This page was created by George White. 

Cass Gilbert's Woolworth Building

F.W. Woolworth Company

Frank Woolworth opened his first five-cent store in Utica, New York in 1879, but failed to maintain profitability. He opened his second store in Lancaster, Pennsylvania, where he argued that local Quakers knew the value of a nickel.[1] Woolworth was able to bring a big city shopping experience to small town America and took great advantage of the technological advancements of the era, especially the telegraph and the railroads in order to grow his empire.[2] Woolworth was new money in New York and being a man of taste, he argued that the opulence of his new offices at 280 Broadway demonstrated sound financial practice, and undertook a beautification and branding program throughout his empire of stores.[3] Between 1896 and 1900, this beautification and branding program allegedly increased sales by 100% by alluring passersby with a uniform, appealing look to Woolworth’s stores throughout the country.[4] However, design was a limited vehicle for conveying advertisement.
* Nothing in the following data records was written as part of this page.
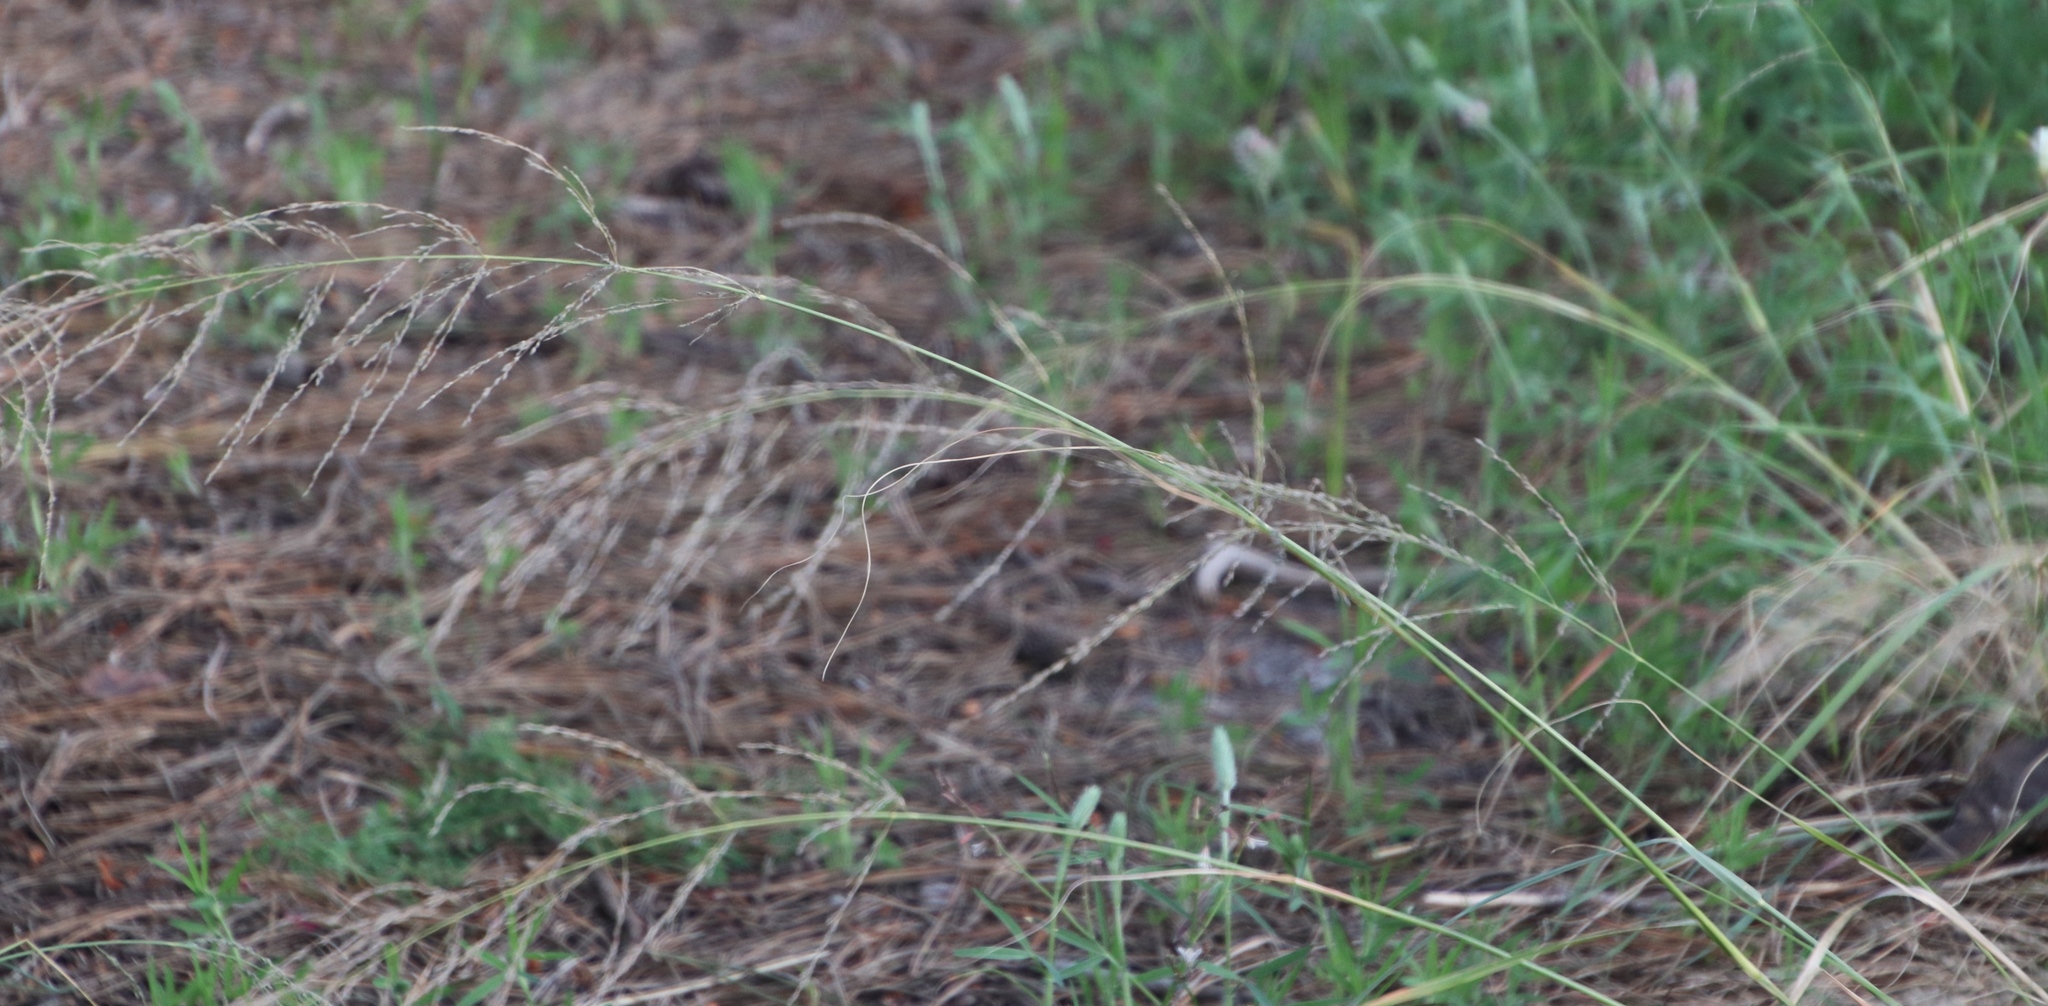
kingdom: Plantae
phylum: Tracheophyta
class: Liliopsida
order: Poales
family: Poaceae
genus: Eragrostis
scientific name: Eragrostis curvula
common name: African love-grass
Therefore, in 1900, Woolworth chose to build a new headquarters in Lancaster. Its purpose was to be the nicest building in town and to give Woolworth the image that came with it.[5]

In 1905, Woolworth incorporated his company and needed new headquarters in New York City. At the time, the Singer Building was the tallest in the world, and was straight down Broadway from Woolworth’s offices at Broadway and Chambers Street, which is also right across Broadway from Gilbert’s Broadway-Chambers Building.[6] This may have been Woolworth’s first exposure to Gilbert as an architect, and by 1910, Woolworth had asked Gilbert to design his new headquarters between Barclay Street and Park Place on Broadway.

Why did Woolworth choose Cass Gilbert? Gilbert had garnered national fame as a result of his commission for the State Capitols of Minnesota and Arkansas, as well as for his design of the US Custom House in Manhattan. Woolworth may have seen Gilbert’s work either in Minnesota when visiting his stores or at the Custom House in New York, as the Woolworth Company was the nation’s largest importer.[7] For Woolworth however, it would have been the exposure he had to Gilbert’s Broadway-Chambers Building and of utmost relevance, the West Street Building, but a few blocks away from the site of the future Woolworth Building. Woolworth approached Gilbert seeking a grander version of the West Street Building “having admired the Gothic style of that structure.”[8]
 
[1] Fenske, The Skyscraper and the City., 13.
[2] Ibid., 18-19.
[3] Ibid., 20-21.
[4] Ibid., 27, 29.
[5] Ibid., 32-34.
[6] Ibid., 68.
[7] Ibid.
[8] Gilbert, Cass, quoted in Fenske, The Skyscraper, 68.